Red Team Tactics and Techniques

CH19 Secrets & Safeguards: How Windows Protects Credentials

August 6th, 2026

2:00pm - 3:15pm

Level: Intermediate Advanced

Dashmeet Kaur Ajmani

Security Software Engineer

Microsoft

Windows authentication has evolved from “NTLM vs. Kerberos” into a system where credentials and tickets are isolated by Virtualization Based Security (VBS) and mediated by LSASS and Credential Guard. That shift brings real security gains and real operational surprises.

This talk starts off with a brief on the Windows authentication architecture - the interplay of protocols like Kerberos (including PKINIT for smart card logon), NTLM, and Netlogon - and how Credential Guard (using Virtualization-Based Security) protects credentials. It then goes deep into where secrets live today (NTLM hashes, Kerberos TGTs, machine passwords), walks the audience through the machine account secrets flow (Netlogon secure channel + Kerberos paths), how Credential Guard isolates them, and where limitations and modern bypass research sit.
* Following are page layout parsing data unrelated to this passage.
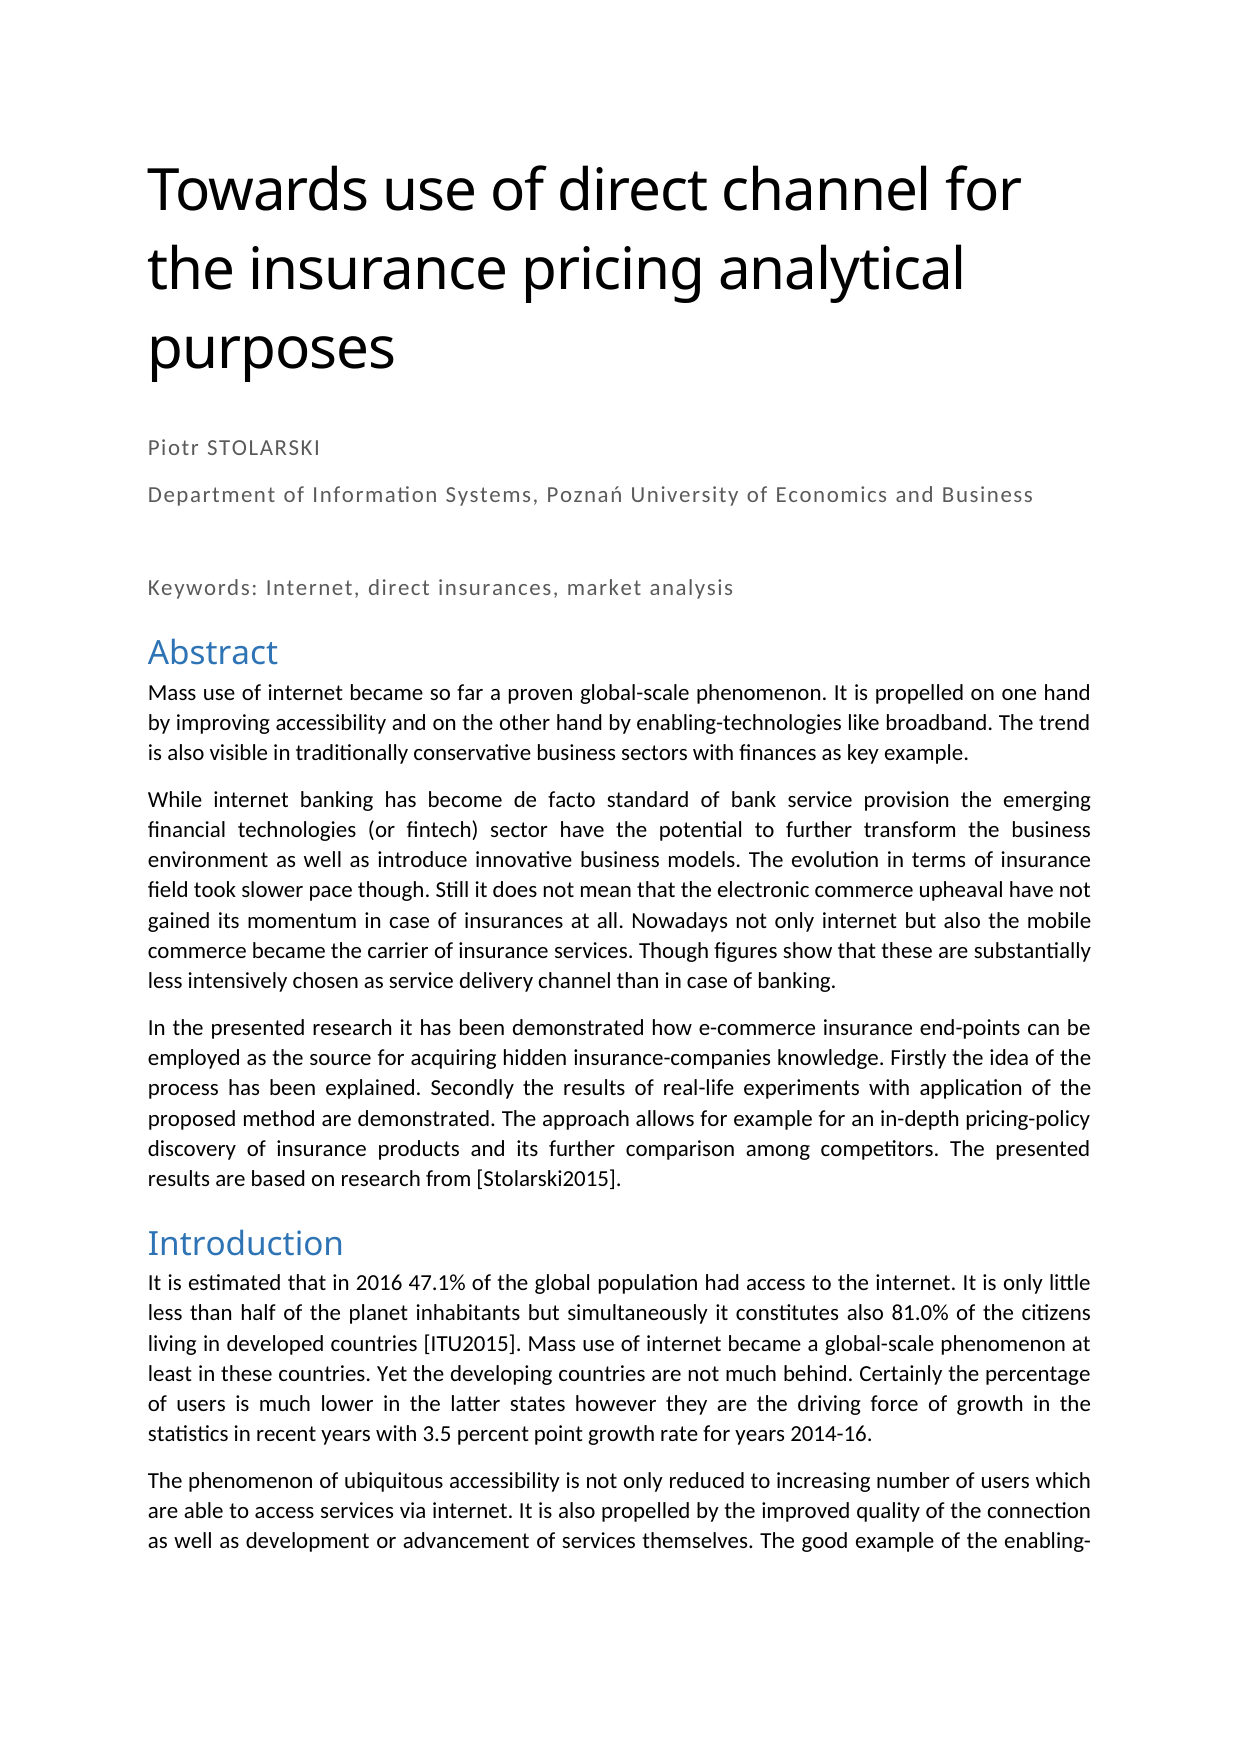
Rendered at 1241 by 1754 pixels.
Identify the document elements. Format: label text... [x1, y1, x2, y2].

subtitle Abstract [148, 629, 1093, 674]
subtitle Piotr STOLARSKI [148, 433, 1093, 461]
text It is estimated that in 2016 47.1% of the global population had access to the internet. It is only little less than half of the planet inhabitants but simultaneously it constitutes also 81.0% of the citizens living in developed countries [ITU2015]. Mass use of internet became a global-scale phenomenon at least in these countries. Yet the developing countries are not much behind. Certainly the percentage of users is much lower in the latter states however they are the driving force of growth in the statistics in recent years with 3.5 percent point growth rate for years 2014-16. [148, 1268, 1093, 1447]
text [148, 1466, 1093, 1555]
subtitle Keywords: Internet, direct insurances, market analysis [148, 573, 1093, 602]
subtitle Department of Information Systems, Poznań University of Economics and Business [148, 480, 1093, 508]
text While internet banking has become de facto standard of bank service provision the emerging financial technologies (or fintech) sector have the potential to further transform the business environment as well as introduce innovative business models. The evolution in terms of insurance field took slower pace though. Still it does not mean that the electronic commerce upheaval have not gained its momentum in case of insurances at all. Nowadays not only internet but also the mobile commerce became the carrier of insurance services. Though figures show that these are substantially less intensively chosen as service delivery channel than in case of banking. [148, 785, 1093, 994]
subtitle Introduction [148, 1219, 1093, 1265]
title Towards use of direct channel for the insurance pricing analytical purposes [148, 148, 1093, 386]
text In the presented research it has been demonstrated how e-commerce insurance end-points can be employed as the source for acquiring hidden insurance-companies knowledge. Firstly the idea of the process has been explained. Secondly the results of real-life experiments with application of the proposed method are demonstrated. The approach allows for example for an in-depth pricing-policy discovery of insurance products and its further comparison among competitors. The presented results are based on research from [Stolarski2015]. [148, 1013, 1093, 1192]
text Mass use of internet became so far a proven global-scale phenomenon. It is propelled on one hand by improving accessibility and on the other hand by enabling-technologies like broadband. The trend is also visible in traditionally conservative business sectors with finances as key example. [148, 678, 1093, 766]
The talk also provides runbooks about reading the right event channels, testing rotations safely, and hardening without bricking production.

Most conference talks focus on exploitation; this one bridges internals and operations so defenders and identity engineers can deploy modern safeguards confidently and fix issues fast when reality bites.

You will learn:

  • Secret locations today: What LSASS holds vs. what moves into CredGuard/VBS; which artifacts are still exposed, and which are isolated.
  • Password rotation internals: Exact flows for machine password rotation and user password changes, how Kerberos and Netlogon interplay, and what telemetry proves success/failure.
  • Security benefits vs. breakages: Which attacks Credential Guard thwarts.